A mature organisation is not one that has a rule for every situation. It is one that knows where the rules end, and who must then use their judgement.

For an agent, that means escalation is not a failure state. It is part of the job.

The agent should not imitate human judgement in secret. It should be able to say: This is where my mandate ends. Here is the evidence. Here is the conflict. Now a person must decide.

That does not make the organisation less human. It places human responsibility where it truly belongs.

Documentation is not an AI project

I can already hear the practical objection from the other side of the meeting table: Do we now have to document the whole company before we can use an agent?

No.

But you must describe the work you intend to delegate.

And that work should not be done only for AI’s sake.

A precise job description also helps the next human employee. An up-to-date SOP makes the company less dependent on Birgit’s memory. A clear escalation path reduces errors, whether the first assessment is made by a person or a model.

That may be the biggest overlooked benefit of putting agents to work: the technology forces the organisation to make its knowledge usable.

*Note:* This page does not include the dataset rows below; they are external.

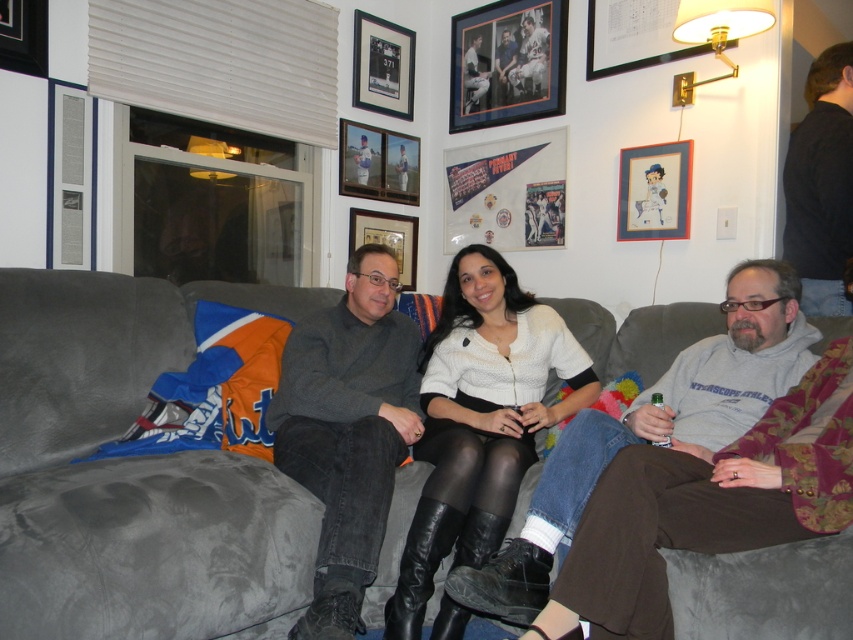
Question: Is black fabric shirt at upper right above wooden framed picture at upper center?

Choices:
 (A) no
 (B) yes

Answer: (A)

Question: Which of these objects is positioned closest to the gray velvety pants at center?

Choices:
 (A) wooden framed picture at upper center
 (B) gray fabric couch at center
 (C) gold metallic picture frame at upper right

Answer: (B)

Question: Based on their relative distances, which object is nearer to the metallic silver picture frame at upper center?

Not as a hundred PowerPoint slides about values. Not as an intranet no one has opened since 2019. But as living descriptions of roles, rules, and work that actually correspond to what people do.

If the documentation can only be understood by the agent, we have failed. If it can only be understood by the three people who already know the process, we have also failed.

It must be shared infrastructure.

We do not need a new language of management

The AI industry loves new terms. Copilots. Orchestrators. Multi-agent systems. Agentic workflows. Every new technical possibility arrives with its own language and its own sense that everything old is now irrelevant.

But companies do not primarily need more words. They need to connect this new capability to the organisation they already run.

An agent must know its job, the shared rules, and the procedure for the work it performs. It must know when today’s task falls outside its mandate. And it must have a person to turn to when reality does not fit the documentation.

That is not a revolutionary management model. It is simply sound, ordinary management.

Perhaps that is exactly the point.

We do not need to build a parallel bureaucracy for the machines. We need to make the organisation we already have clear enough that both people and digital employees can find their place in it.

What is new is not that we must learn a foreign language to manage machines.

What is new is that machines reveal how much human work has so far functioned because people have silently compensated for unclear management.

The agent is not hard to manage because it is mysterious. It is hard to manage because it takes our organisation more literally than we do.